Heksagonal PEL merupakan alat analisis yang dapat digunakan untuk menggambarkan dan mengukur kondisi PEL di suatu wilayah. Wilayah yang dimaksud dapat berupa wilayah administratif ataupun wilayah/kawasan pengembangan usaha/komoditi unggulan tertentu, termasuk kawasan agropolitan. Berdasarkan hasil pemetaan tersebut kemudian dilakukan analisis terhadap komponen heksagonal PEL yang berperan sebagai faktor pengungkit (leverage

factor), yaitu faktor yang berpengaruh besar terhadap pengembangan PEL. Berdasarkan nilai faktor pengungkit tersebut selanjutnya disusun strategi pengembangan PEL.

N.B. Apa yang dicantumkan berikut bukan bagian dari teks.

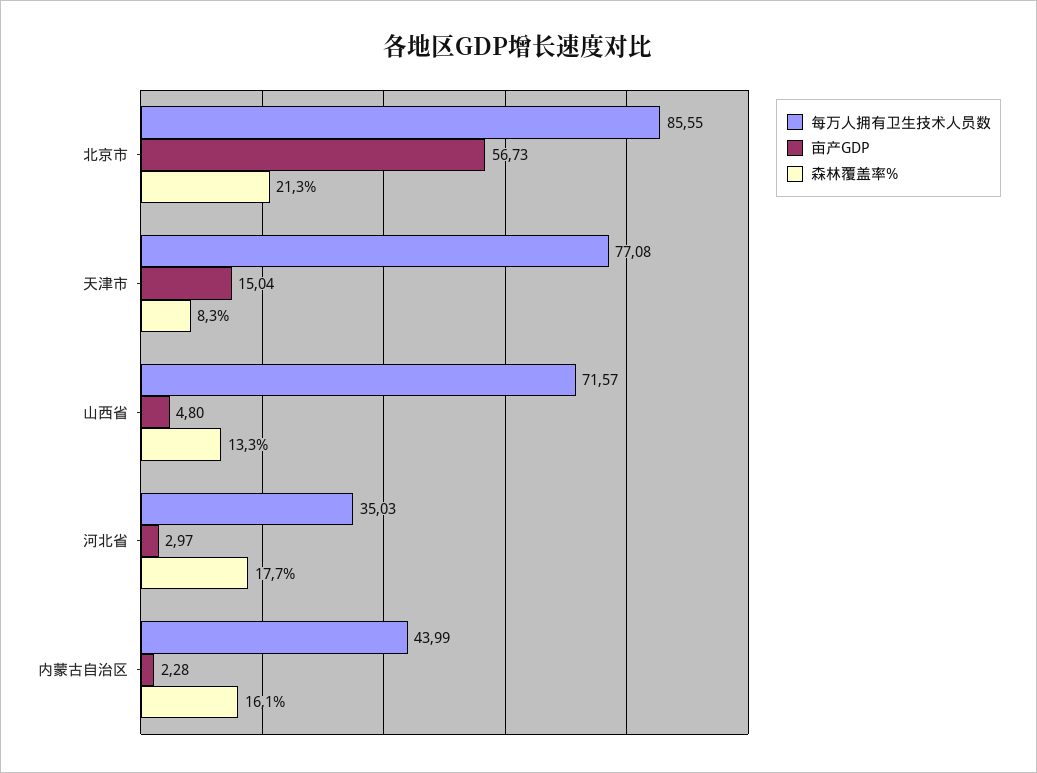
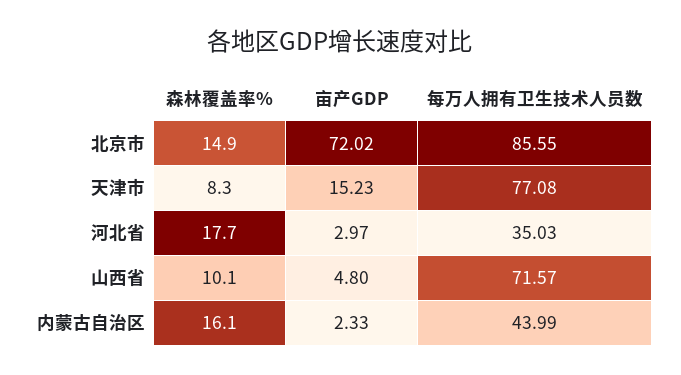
  {
    "每万人拥有卫生技术人员数": {
      "北京市": 85.55,
      "天津市": 77.08,
      "山西省": 71.57,
      "河北省": 35.03,
      "内蒙古自治区": 43.99
    },
    "亩产GDP": {
-     "北京市": 56.73,
+     "北京市": 72.02,
-     "天津市": 15.04,
+     "天津市": 15.23,
      "山西省": 4.8,
      "河北省": 2.97,
-     "内蒙古自治区": 2.28
+     "内蒙古自治区": 2.33
    },
    "森林覆盖率%": {
-     "北京市": 21.3,
+     "北京市": 14.9,
      "天津市": 8.3,
-     "山西省": 13.3,
+     "山西省": 10.1,
      "河北省": 17.7,
      "内蒙古自治区": 16.1
    }
  }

Komponen PEL terdiri dari 6 unsur yang disebut dengan heksagonal. Terdapat enam segitiga yang secara keseluruhan membentuk heksagonal, yang berfungsi mengorganisasikan konsep utama dan instrumen PEL. Heksagonal dapat membantu praktisi dan stakeholder untuk memahami kompleksitas PEL serta mempertimbangkan trade off dan kemungkinan konflik yang ada dalam PEL. Heksagonal PEL terdiri dari :

1. Kelompok sasaran PEL

Kelompok sasaran PEL dibedakan atas tiga pelaku usaha yaitu pelaku usaha lokal, investor luar dan pelaku usaha baru.

2. Faktor lokasi

Faktor lokasi menggambarkan daya tarik dari sebuah lokasi bagi penyelenggaraan kegiatan usaha. Terdiri dari faktor lokasi terukur (tangible factor), faktor lokasi tidak terukur (intangible factor) bagi pelaku usaha dan faktor lokasi tidak terukur (intangible factor) bagi individu.

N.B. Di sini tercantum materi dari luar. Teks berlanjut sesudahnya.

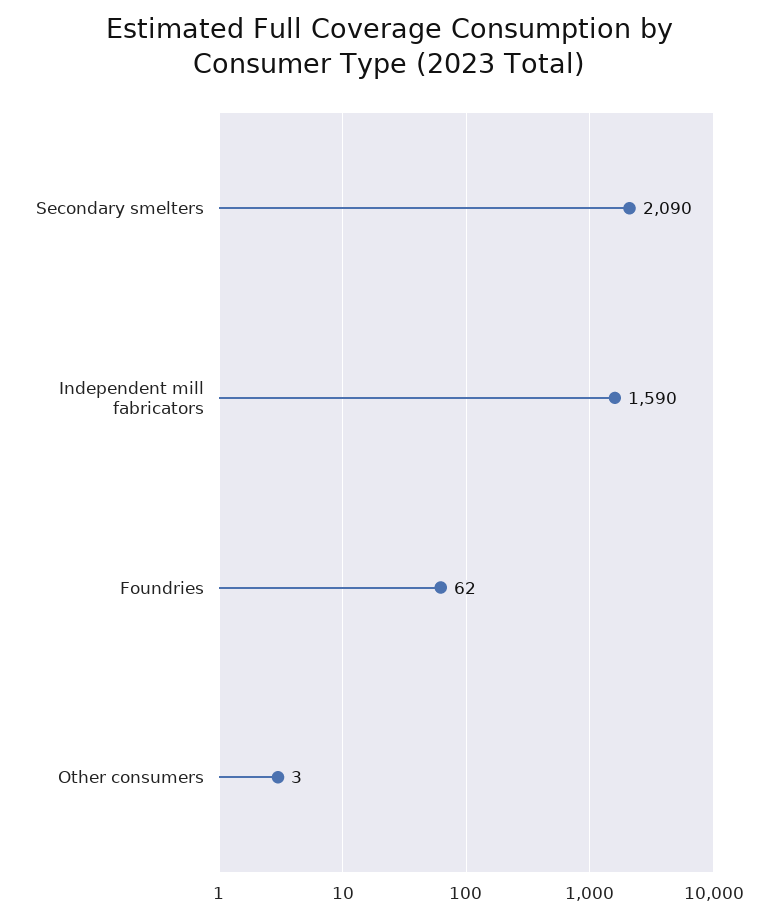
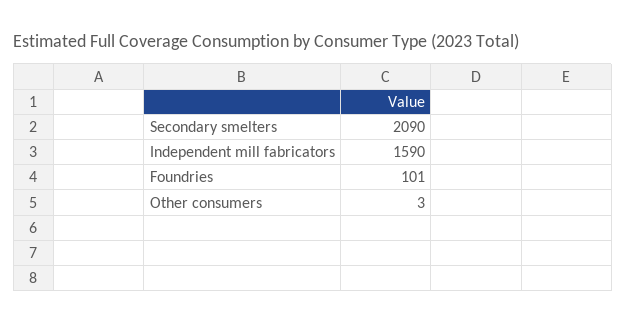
  {
    "Secondary smelters": 2090,
    "Independent mill fabricators": 1590,
-   "Foundries": 62,
+   "Foundries": 101,
    "Other consumers": 3
  }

3. Kesinergian dan fokus kebijakan

Tiga hal yang saling berkaitan dalam kebijakan PEL adalah perluasan ekonomi, pemberdayaan masyarakat dan pengembangan komunitas, serta pembangunan wilayah. Ketiga hal tersebut memiliki tujuan yang berbeda namun saling berhubungan dan membentuk keterkaitan.

4. Pembangunan berkelanjutan

Tiga faktor penentu pembangunan berkelanjutan terdiri dari pembangunan ekonomi, lingkungan dan sosial. Aspek ini merupakan bagian dari pendekatan PEL yang inovatif.

5. Tata kepemerintahan

Segitiga dalam ketatapemerintahan memastikan bahwa hubungan pelaku usaha masyarakat dibangun atas berlangsungnya reformasi sektor publik dan pengembangan organisasi pelaku usaha.

6. Proses manajemen

PEL merupakan proses yang berkesinambungan yang terdiri dari diagnosa dan perencanaan, implementasi dan monitoring serta evaluasi, patok duga (benchmark) dan refleksi.

Keseluruhan komponen PEL dalam heksagonal tersebut bertujuan untuk mengembangkan ekonomi wilayah secara berkelanjutan (Gambar 2).

Gambar 2 Heksagonal PEL

Untuk keperluan operasionalisasi konsep heksagonal PEL sebagai alat analisis selanjutnya diturunkan dalam bentuk indikator PEL (Lampiran 9). Indikator ini kemudian dijadikan dasar untuk menyusun kuesioner evaluasi mandiri (self assessment).